Gisèle Lévesque took the hit from Pfizer-BioNTech in Quebec City and was applauded by a small group of healthcare workers who had come together to mark the moment. The elderly and infirm residents of such facilities have been the most vulnerable demographic in Canada during the coronavirus pandemic.
Lévesque was followed by Anita Quidangen, a health worker in Toronto, the first person in Ontario to receive the injection.
The start of the historic vaccination program was greeted by Anita Anand, Canada’s minister of public services and procurement, who tweeted: “Today, Canada is receiving 30,000 doses of the licensed Pfizer-BioNTech vaccine.”
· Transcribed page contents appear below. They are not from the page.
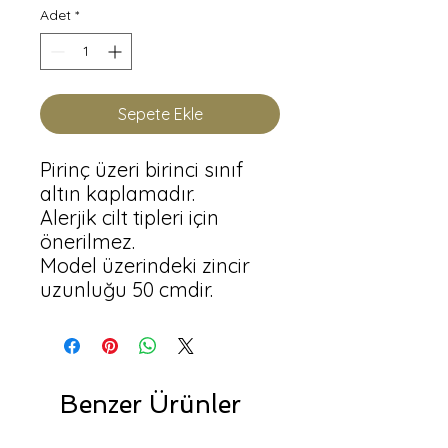
Adet
*
Sepete Ekle
Pirinç üzeri birinci sınıf 
altın kaplamadır.

Alerjik cilt tipleri için 
önerilmez.

Model üzerindeki zincir 
uzunluğu 50 cmdir.
Benzer Ürünler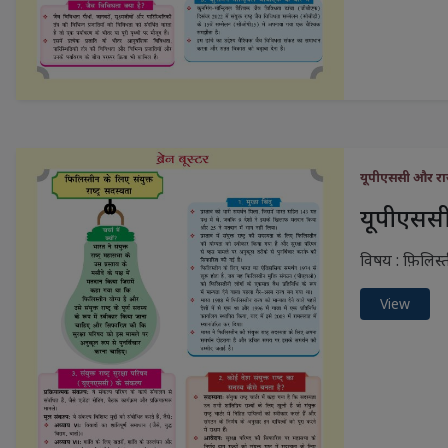
यूपीएससी और राज
यूपीएससी 
विषय : फ़िलिस्त
View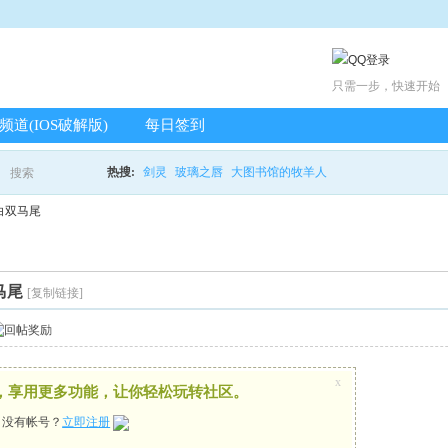
只需一步，快速开始
载频道(IOS破解版)
每日签到
热搜:
剑灵
玻璃之唇
大图书馆的牧羊人
搜索
搜
白双马尾
索
马尾
[复制链接]
x
，享用更多功能，让你轻松玩转社区。
，没有帐号？
立即注册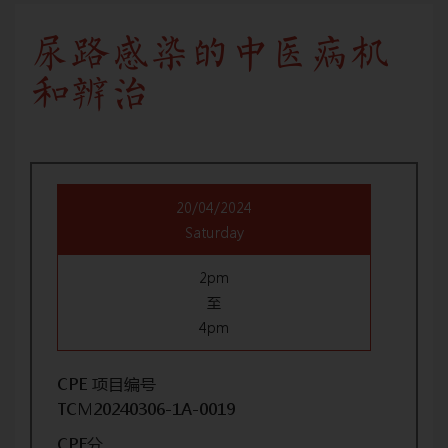
尿路感染的中医病机
和辨治
20/04/2024
Saturday
2pm
至
4pm
CPE 项目编号
TCM20240306-1A-0019
CPE分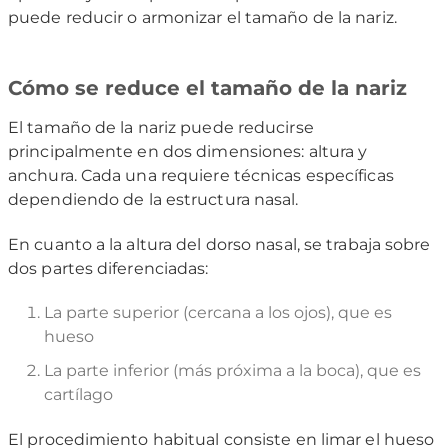
puede reducir o armonizar el tamaño de la nariz.
Cómo se reduce el tamaño de la nariz
El tamaño de la nariz puede reducirse
principalmente en dos dimensiones: altura y
anchura. Cada una requiere técnicas específicas
dependiendo de la estructura nasal.
En cuanto a la altura del dorso nasal, se trabaja sobre
dos partes diferenciadas:
La parte superior (cercana a los ojos), que es
hueso
La parte inferior (más próxima a la boca), que es
cartílago
El procedimiento habitual consiste en limar el hueso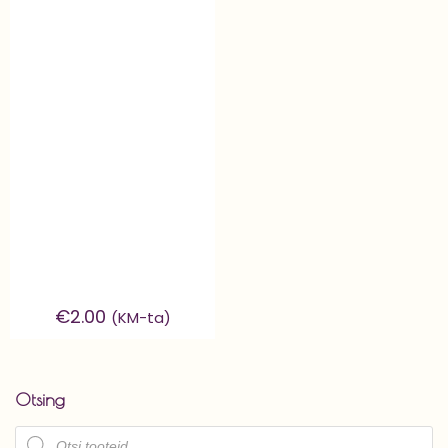
€
2.00
(KM-ta)
Otsing
Products
search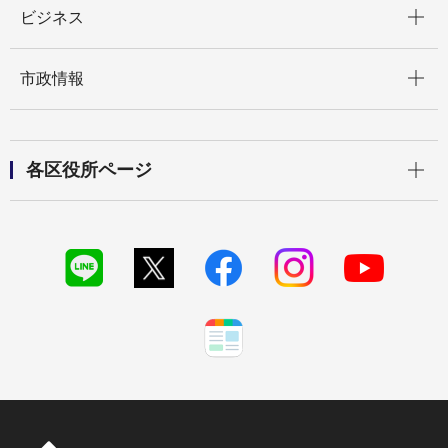
ビジネス
開く
市政情報
開く
各区役所ページ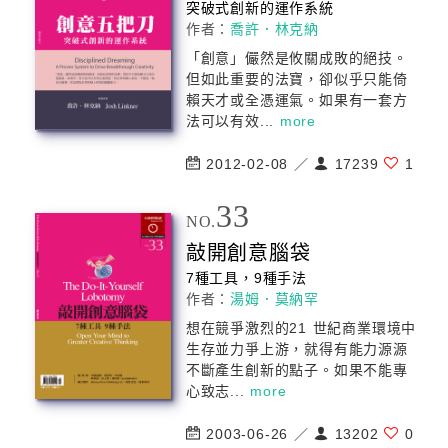
突破式創新的運作系統
作者：
喬許．林克納
「
創意
」儼然是攸關成敗的絕技。
但如此重要的法寶，卻似乎只能倚
賴天才或全憑運氣。如果有一套方
法可以有效...
more
2012-02-08 ／
17239
1
33
NO.
敲開
創意
腦袋
7種工具，9種手法
作者：
湯姆．莫納罕
想在競爭激烈的21 世紀商業環境中
生存並力爭上游，就得有能力源源
不斷產生創新的點子。如果不能專
心致志...
more
2003-06-26 ／
13202
0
That initial shipment of 30,000 is part of the first delivery of 249,000 to arrive in Canada in the following days, as Anand said they will be available by Dec. 31, with millions more doses expected by the end of the first quarter of 2021.
The initiation of vaccination has also led to a sharp increase in the number of Canadians “willing to be immunized against Covid-19 as soon as a vaccine becomes available,” according to the nonprofit public survey agency Angus Reid Institute.
About 48% of Canadians now want to get vaccinated immediately, an 8% increase from last month, indicating that skepticism is gradually eroding as reports of vaccines arrive in the UK and the US. Along with advertisements that injections are available in Canada.
But the agency noted that “while more in this country express the desire for inoculation sooner rather than later, the number of those who say they will not receive a vaccine has remained static at about one in seven.”